Excerpt to read:
:::::

Dora training taking 8x time? Why?

Hi, I am enabling the flag of use_dora in LoRAConfig. When I disable it, the training time is 16 hours and when I enable it, the training time shows 122hours. I have kept all other configs same. What is causing this behaviour?

Training LLAMA 8b instruct.

Following are my lora and trainingArguments:

lora_config:
target_modules: “q_proj,k_proj,v_proj,o_proj,gate_proj”
r: 32
lora_alpha: 16
lora_dropout: 0.05
use_dora: True
init_lora_weights: “gaussian”

:::::

Data excerpts:
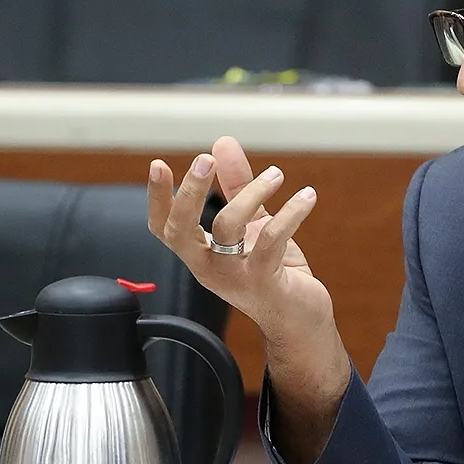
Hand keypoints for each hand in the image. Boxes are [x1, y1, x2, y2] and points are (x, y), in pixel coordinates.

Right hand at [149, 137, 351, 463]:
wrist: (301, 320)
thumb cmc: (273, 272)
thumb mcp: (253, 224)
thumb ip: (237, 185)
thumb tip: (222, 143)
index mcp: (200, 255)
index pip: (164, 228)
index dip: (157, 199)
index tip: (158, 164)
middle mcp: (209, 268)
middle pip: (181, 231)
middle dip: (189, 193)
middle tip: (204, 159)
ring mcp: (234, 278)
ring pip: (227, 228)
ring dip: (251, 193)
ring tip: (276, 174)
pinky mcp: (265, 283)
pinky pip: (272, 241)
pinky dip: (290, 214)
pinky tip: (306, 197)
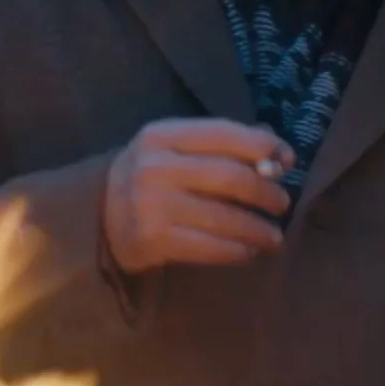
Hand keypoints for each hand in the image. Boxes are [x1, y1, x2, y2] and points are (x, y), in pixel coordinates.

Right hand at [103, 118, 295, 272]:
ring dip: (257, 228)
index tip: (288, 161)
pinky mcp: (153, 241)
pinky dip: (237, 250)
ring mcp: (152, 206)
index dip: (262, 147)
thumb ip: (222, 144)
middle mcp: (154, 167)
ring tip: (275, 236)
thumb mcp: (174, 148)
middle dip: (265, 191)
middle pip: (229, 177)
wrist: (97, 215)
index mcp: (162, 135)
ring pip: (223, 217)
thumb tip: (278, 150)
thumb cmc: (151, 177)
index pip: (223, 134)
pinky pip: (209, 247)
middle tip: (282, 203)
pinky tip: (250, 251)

:::::

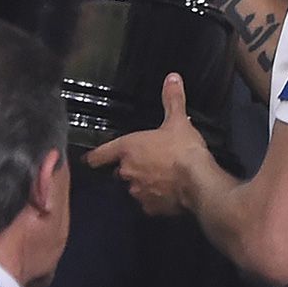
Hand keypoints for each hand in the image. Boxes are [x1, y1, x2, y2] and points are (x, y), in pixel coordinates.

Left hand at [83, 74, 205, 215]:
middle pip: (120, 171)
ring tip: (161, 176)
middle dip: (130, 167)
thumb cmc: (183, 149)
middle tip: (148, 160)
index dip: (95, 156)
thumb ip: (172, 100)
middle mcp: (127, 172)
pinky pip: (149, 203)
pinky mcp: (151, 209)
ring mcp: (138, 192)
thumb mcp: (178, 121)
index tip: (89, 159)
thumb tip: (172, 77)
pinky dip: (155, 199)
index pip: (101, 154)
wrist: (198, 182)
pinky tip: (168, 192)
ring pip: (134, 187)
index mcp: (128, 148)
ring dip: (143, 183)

:::::

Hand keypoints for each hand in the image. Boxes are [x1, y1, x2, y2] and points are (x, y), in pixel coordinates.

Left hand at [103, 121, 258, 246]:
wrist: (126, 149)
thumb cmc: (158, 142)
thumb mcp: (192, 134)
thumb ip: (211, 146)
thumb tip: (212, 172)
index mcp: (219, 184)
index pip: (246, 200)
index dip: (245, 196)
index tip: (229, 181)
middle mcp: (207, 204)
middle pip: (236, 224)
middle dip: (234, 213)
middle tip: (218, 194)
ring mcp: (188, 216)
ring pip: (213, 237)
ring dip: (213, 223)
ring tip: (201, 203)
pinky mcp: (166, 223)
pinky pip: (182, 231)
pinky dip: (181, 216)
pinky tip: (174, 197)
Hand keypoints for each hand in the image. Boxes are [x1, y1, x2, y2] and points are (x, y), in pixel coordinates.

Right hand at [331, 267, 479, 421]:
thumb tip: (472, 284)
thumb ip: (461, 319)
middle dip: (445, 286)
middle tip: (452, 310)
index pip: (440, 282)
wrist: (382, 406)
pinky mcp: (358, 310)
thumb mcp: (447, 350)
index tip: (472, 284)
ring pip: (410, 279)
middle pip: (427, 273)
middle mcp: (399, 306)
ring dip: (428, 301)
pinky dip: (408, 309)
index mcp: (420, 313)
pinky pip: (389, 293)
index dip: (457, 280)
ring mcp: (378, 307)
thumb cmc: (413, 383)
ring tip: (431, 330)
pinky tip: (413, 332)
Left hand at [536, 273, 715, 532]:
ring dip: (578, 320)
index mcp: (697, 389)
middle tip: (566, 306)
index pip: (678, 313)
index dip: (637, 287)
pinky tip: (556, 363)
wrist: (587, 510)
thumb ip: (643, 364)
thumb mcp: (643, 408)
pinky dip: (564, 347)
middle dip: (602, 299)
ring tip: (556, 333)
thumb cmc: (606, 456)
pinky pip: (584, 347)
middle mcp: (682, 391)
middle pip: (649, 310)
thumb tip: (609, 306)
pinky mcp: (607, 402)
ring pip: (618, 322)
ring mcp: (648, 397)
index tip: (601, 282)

:::::

Prompt A:
In the forum post about DoRA training time, how many hours does training take with use_dora disabled?
Prompt B:
Please carry on the forum post about slow DoRA training from the point where it stops.

Task result A:
16 hours.

Task result B:
use_rslora: True
freeze_layers: 0

train_params:
learning_rate: 0.00003
per_device_train_batch_size: 1
per_device_eval_batch_size: 4
num_train_epochs: 3
gradient_accumulation_steps: 8
max_grad_norm: 1
eval_strategy: “steps”
eval_steps: 0.123
optim: ‘adamw_8bit’
save_steps: 0.123
weight_decay: 0.01
fp16: true
save_strategy: “steps”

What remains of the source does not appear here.